(Stored data entries)
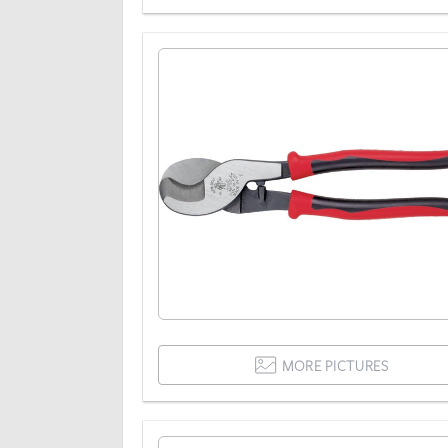
MORE PICTURES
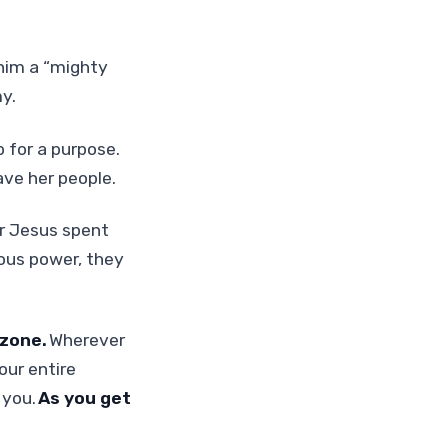
 him a “mighty
y.
 for a purpose.
save her people.
er Jesus spent
lous power, they
 zone.
Wherever
our entire
 you.
As you get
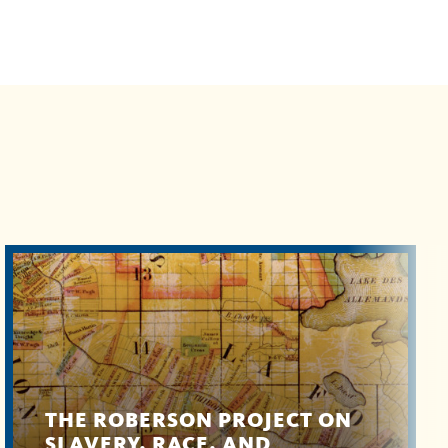
THE ROBERSON PROJECT ON
SLAVERY, RACE, AND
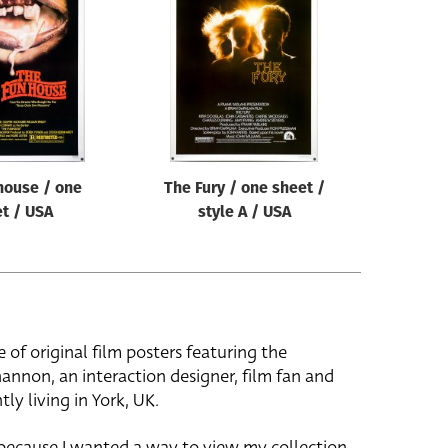
house / one
The Fury / one sheet /
t / USA
style A / USA
e of original film posters featuring the
hannon, an interaction designer, film fan and
tly living in York, UK.
 because I wanted a way to view my collection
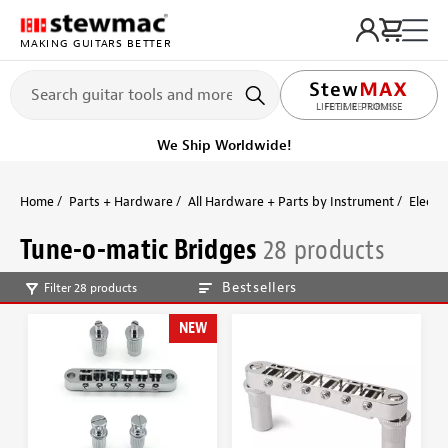
MAKING GUITARS BETTER
LIFETIME PROMISE
Ships Today
Order within 5 hr 44 min
Home
Parts + Hardware
All Hardware + Parts by Instrument
Electri
Tune-o-matic Bridges
28 products
Bestsellers
Filter 28 products
NEW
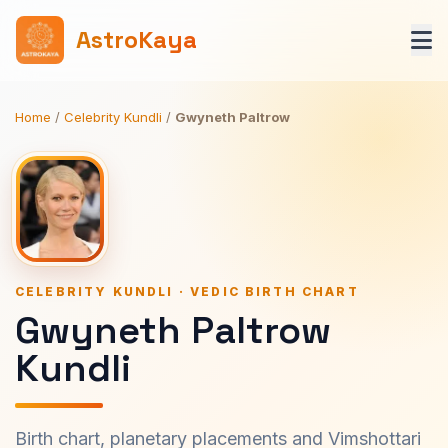
AstroKaya
Home
/
Celebrity Kundli
/
Gwyneth Paltrow
CELEBRITY KUNDLI · VEDIC BIRTH CHART
Gwyneth Paltrow
Kundli
Birth chart, planetary placements and Vimshottari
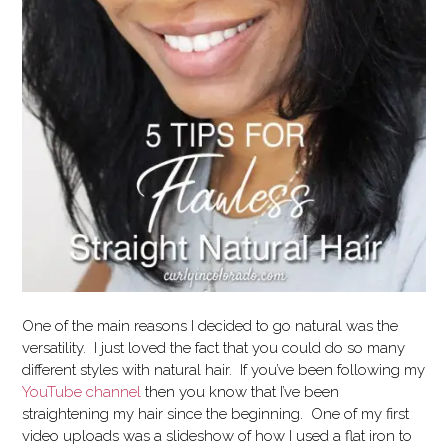
One of the main reasons I decided to go natural was the
versatility. I just loved the fact that you could do so many
different styles with natural hair. If you’ve been following my
YouTube channel
then you know that I’ve been
straightening my hair since the beginning. One of my first
video uploads was a slideshow of how I used a flat iron to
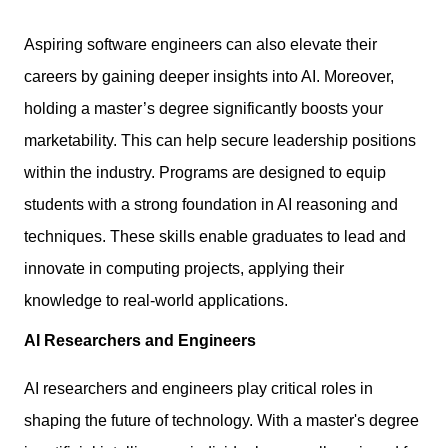
Aspiring software engineers can also
elevate their
careers
by gaining deeper insights into AI. Moreover,
holding a master’s degree significantly boosts your
marketability. This can help secure leadership positions
within the industry. Programs are designed to equip
students with a strong foundation in AI reasoning and
techniques. These skills enable graduates to lead and
innovate in computing projects, applying their
knowledge to real-world applications.
AI Researchers and Engineers
AI researchers and engineers play critical roles in
shaping the future of technology. With a master's degree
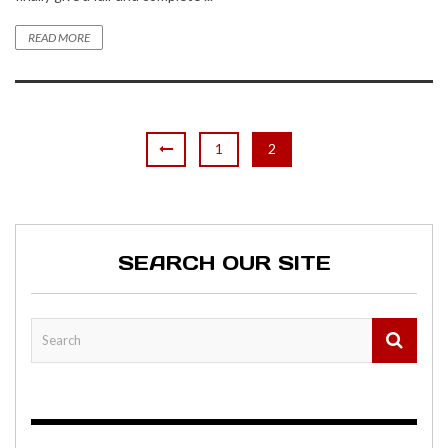
READ MORE
1
2
SEARCH OUR SITE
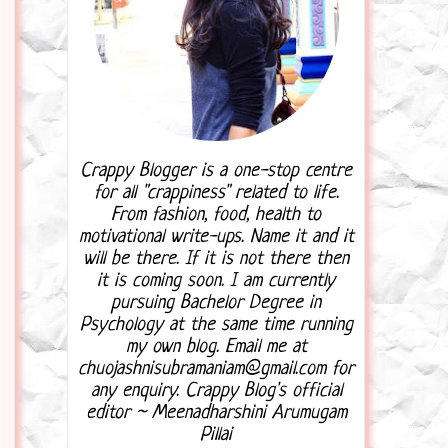
Crappy Blogger is a one-stop centre
for all "crappiness" related to life.
From fashion, food, health to
motivational write-ups. Name it and it
will be there. If it is not there then
it is coming soon. I am currently
pursuing Bachelor Degree in
Psychology at the same time running
my own blog. Email me at
chuojashnisubramaniam@gmail.com for
any enquiry. Crappy Blog's official
editor ~ Meenadharshini Arumugam
Pillai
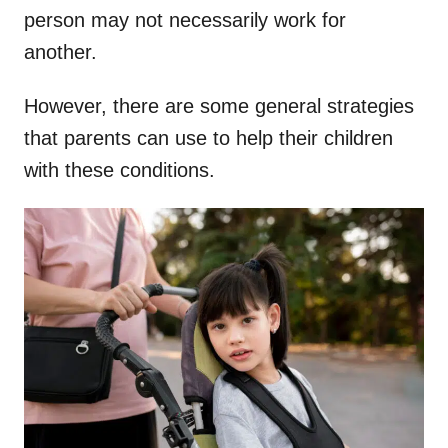
person may not necessarily work for
another.
However, there are some general strategies
that parents can use to help their children
with these conditions.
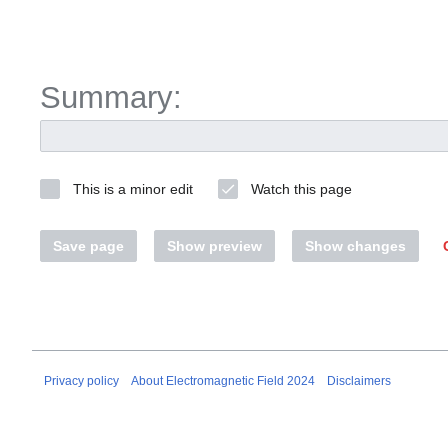
Summary:
This is a minor edit
Watch this page
Save page
Show preview
Show changes
Privacy policy
About Electromagnetic Field 2024
Disclaimers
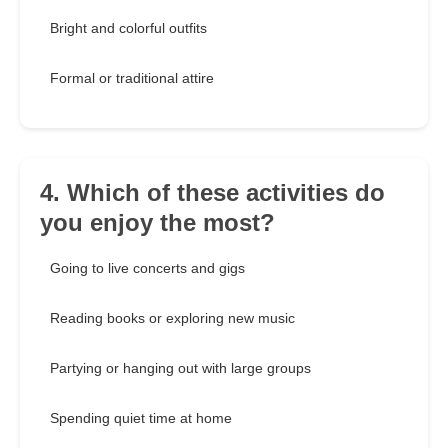
Bright and colorful outfits
Formal or traditional attire
4. Which of these activities do
you enjoy the most?
Going to live concerts and gigs
Reading books or exploring new music
Partying or hanging out with large groups
Spending quiet time at home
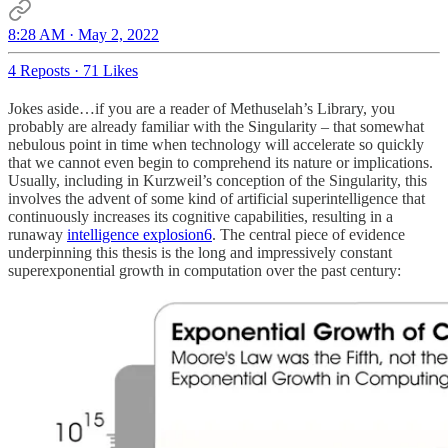
8:28 AM · May 2, 2022
4 Reposts
·
71 Likes
Jokes aside…if you are a reader of Methuselah’s Library, you
probably are already familiar with the Singularity – that somewhat
nebulous point in time when technology will accelerate so quickly
that we cannot even begin to comprehend its nature or implications.
Usually, including in Kurzweil’s conception of the Singularity, this
involves the advent of some kind of artificial superintelligence that
continuously increases its cognitive capabilities, resulting in a
runaway
intelligence explosion
6
. The central piece of evidence
underpinning this thesis is the long and impressively constant
superexponential growth in computation over the past century:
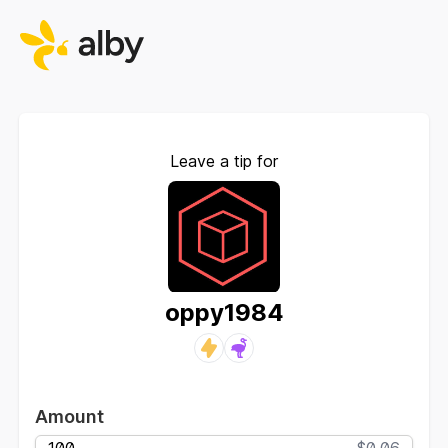
Leave a tip for
oppy1984
Amount
$0.06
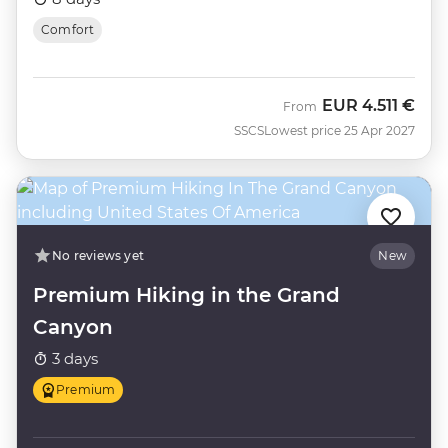
Comfort
EUR
4.511 €
From
SSCS
Lowest price 25 Apr 2027
No reviews yet
New
Premium Hiking in the Grand
Canyon
3 days
Premium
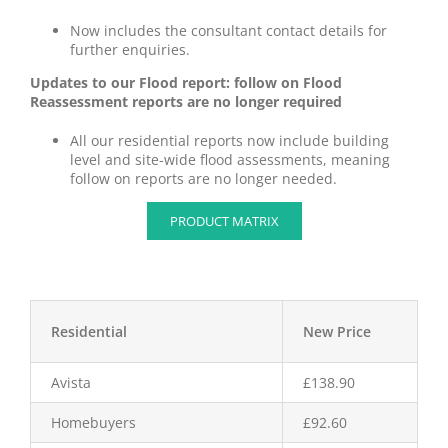
Now includes the consultant contact details for
further enquiries.
Updates to our Flood report: follow on Flood
Reassessment reports are no longer required
All our residential reports now include building
level and site-wide flood assessments, meaning
follow on reports are no longer needed.
PRODUCT MATRIX
Residential
New Price
Avista
£138.90
Homebuyers
£92.60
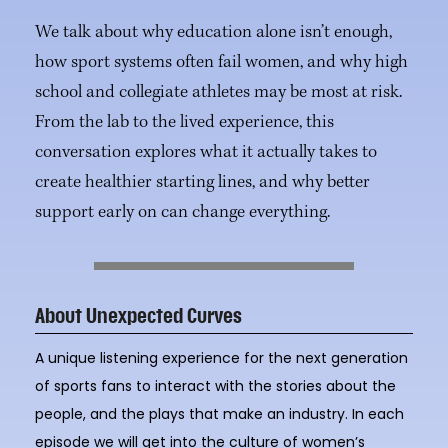
We talk about why education alone isn’t enough,
how sport systems often fail women, and why high
school and collegiate athletes may be most at risk.
From the lab to the lived experience, this
conversation explores what it actually takes to
create healthier starting lines, and why better
support early on can change everything.
About Unexpected Curves
A unique listening experience for the next generation
of sports fans to interact with the stories about the
people, and the plays that make an industry. In each
episode we will get into the culture of women’s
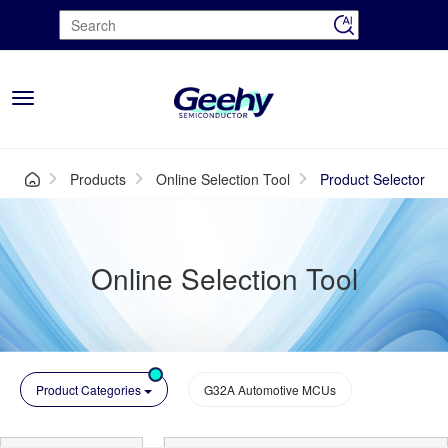
Toggle
navigation
Products
Online Selection Tool
Product Selector
Online Selection Tool
Product Categories
G32A Automotive MCUs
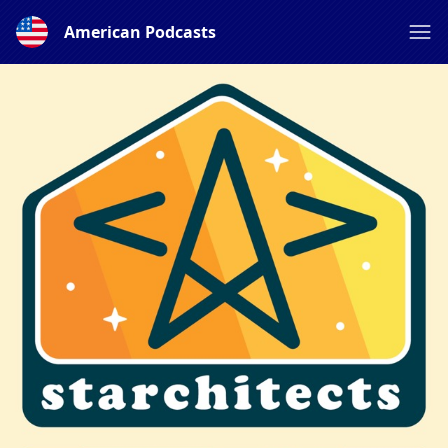
American Podcasts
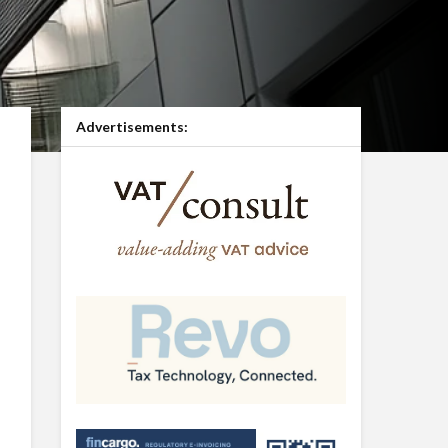
Advertisements:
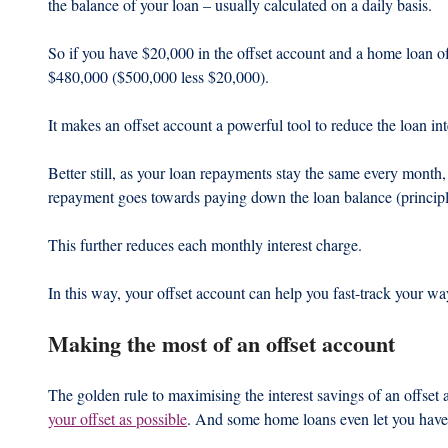
the balance of your loan – usually calculated on a daily basis.
So if you have $20,000 in the offset account and a home loan o
$480,000 ($500,000 less $20,000).
It makes an offset account a powerful tool to reduce the loan i
Better still, as your loan repayments stay the same every month,
repayment goes towards paying down the loan balance (principle)
This further reduces each monthly interest charge.
In this way, your offset account can help you fast-track your w
Making the most of an offset account
The golden rule to maximising the interest savings of an offset a
your offset as possible
. And some home loans even let you have 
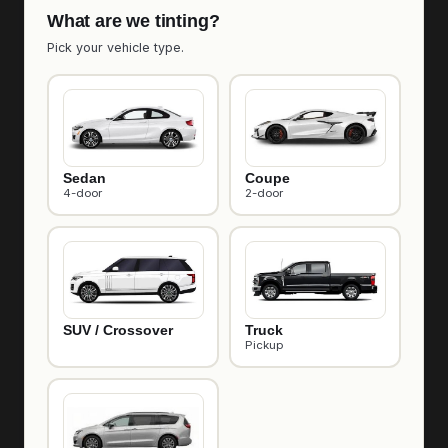
What are we tinting?
Pick your vehicle type.
Sedan
Coupe
4-door
2-door
SUV / Crossover
Truck
Pickup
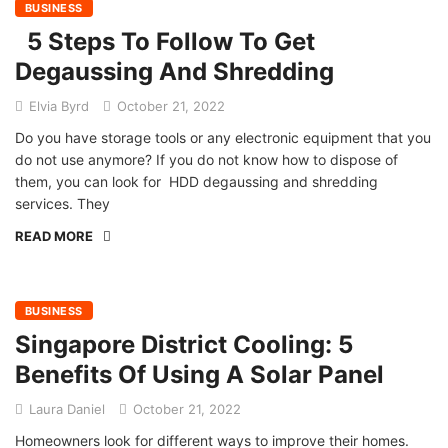
BUSINESS
5 Steps To Follow To Get
Degaussing And Shredding
Elvia Byrd
October 21, 2022
Do you have storage tools or any electronic equipment that you
do not use anymore? If you do not know how to dispose of
them, you can look for HDD degaussing and shredding
services. They
READ MORE
BUSINESS
Singapore District Cooling: 5
Benefits Of Using A Solar Panel
Laura Daniel
October 21, 2022
Homeowners look for different ways to improve their homes.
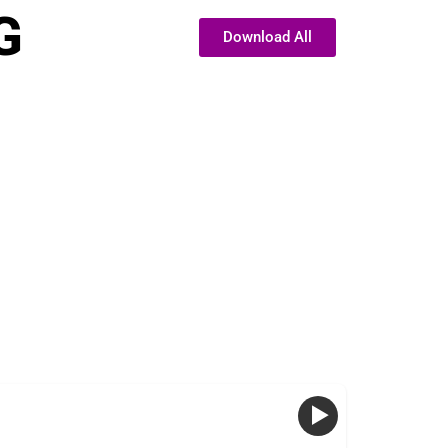
G
Download All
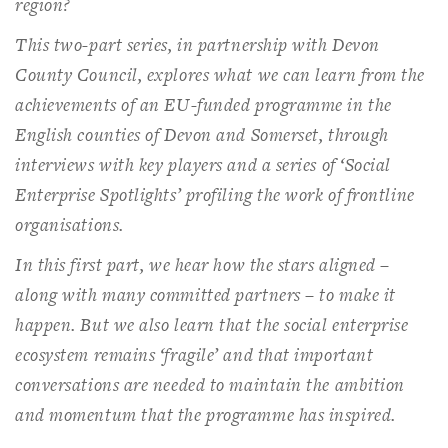
region?
This two-part series, in partnership with Devon
County Council, explores what we can learn from the
achievements of an EU-funded programme in the
English counties of Devon and Somerset, through
interviews with key players and a series of ‘Social
Enterprise Spotlights’ profiling the work of frontline
organisations.
In this first part, we hear how the stars aligned –
along with many committed partners – to make it
happen. But we also learn that the social enterprise
ecosystem remains ‘fragile’ and that important
conversations are needed to maintain the ambition
and momentum that the programme has inspired.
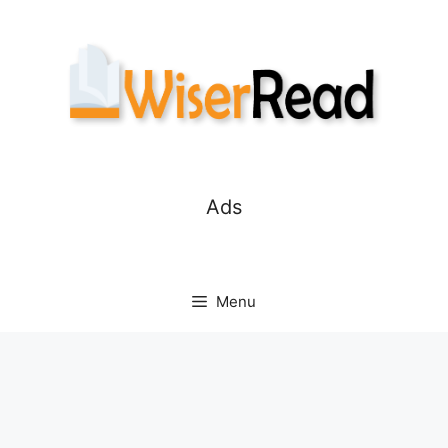
Skip
to
content
Ads
Menu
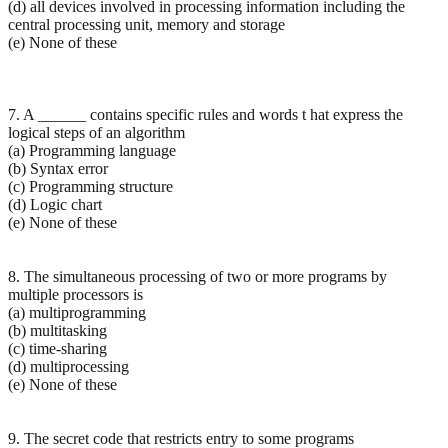
(d) all devices involved in processing information including the
central processing unit, memory and storage
(e) None of these
7. A ______ contains specific rules and words t hat express the
logical steps of an algorithm
(a) Programming language
(b) Syntax error
(c) Programming structure
(d) Logic chart
(e) None of these
8. The simultaneous processing of two or more programs by
multiple processors is
(a) multiprogramming
(b) multitasking
(c) time-sharing
(d) multiprocessing
(e) None of these
9. The secret code that restricts entry to some programs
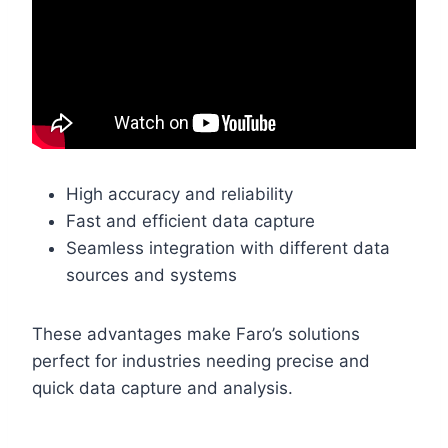
High accuracy and reliability
Fast and efficient data capture
Seamless integration with different data
sources and systems
These advantages make Faro’s solutions
perfect for industries needing precise and
quick data capture and analysis.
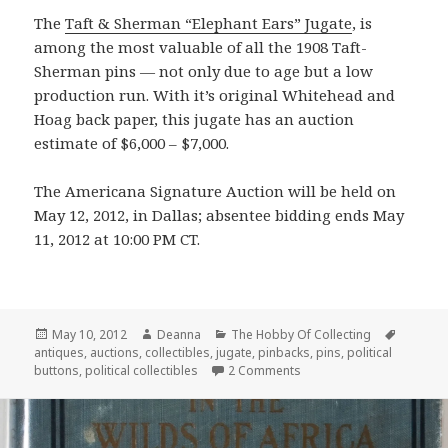
The
Taft & Sherman “Elephant Ears” Jugate
, is
among the most valuable of all the 1908 Taft-
Sherman pins — not only due to age but a low
production run. With it’s original Whitehead and
Hoag back paper, this jugate has an auction
estimate of $6,000 – $7,000.
The Americana Signature Auction will be held on
May 12, 2012, in Dallas; absentee bidding ends May
11, 2012 at 10:00 PM CT.
Posted
Author
Categories
Tags
May 10, 2012
Deanna
The Hobby Of Collecting
on
antiques
,
auctions
,
collectibles
,
jugate
,
pinbacks
,
pins
,
political
on Antique Smiling G.O.P.
buttons
,
political collectibles
2 Comments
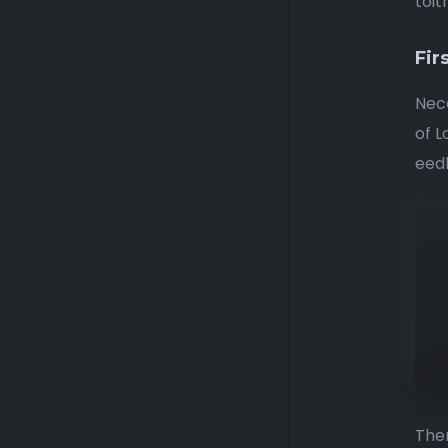
toit
Fir
Nece
of L
eedh
Ther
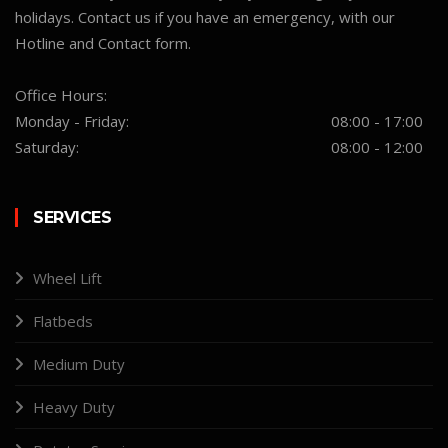
holidays. Contact us if you have an emergency, with our
Hotline and Contact form.
Office Hours:
Monday - Friday:
08:00 - 17:00
Saturday:
08:00 - 12:00
SERVICES
Wheel Lift
Flatbeds
Medium Duty
Heavy Duty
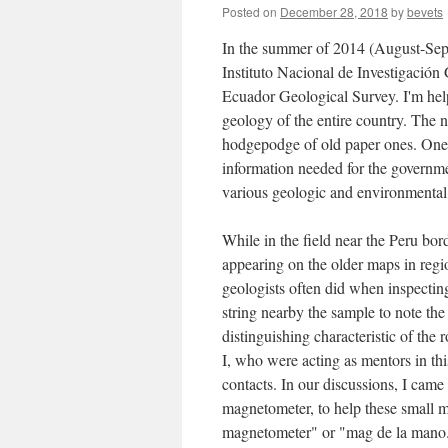
Posted on
December 28, 2018
by
bevets
In the summer of 2014 (August-Sep
Instituto Nacional de Investigació
Ecuador Geological Survey. I'm help
geology of the entire country. The n
hodgepodge of old paper ones. One of
information needed for the governme
various geologic and environmental
While in the field near the Peru bo
appearing on the older maps in regi
geologists often did when inspecti
string nearby the sample to note th
distinguishing characteristic of th
I, who were acting as mentors in th
contacts. In our discussions, I came
magnetometer, to help these small m
magnetometer" or "mag de la mano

• [TASK]
Above are records with pictures. Reproduce exactly only the lines from the line with "then you know that I’ve been" through the line with "by gaining deeper", both ends included, and leave the pictures out.

• [SOLUTION BELOW]
then you know that I’ve been
straightening my hair since the beginning. One of my first
video uploads was a slideshow of how I used a flat iron to
Aspiring software engineers can also
elevate their
careers
by gaining deeper insights into AI. Moreover,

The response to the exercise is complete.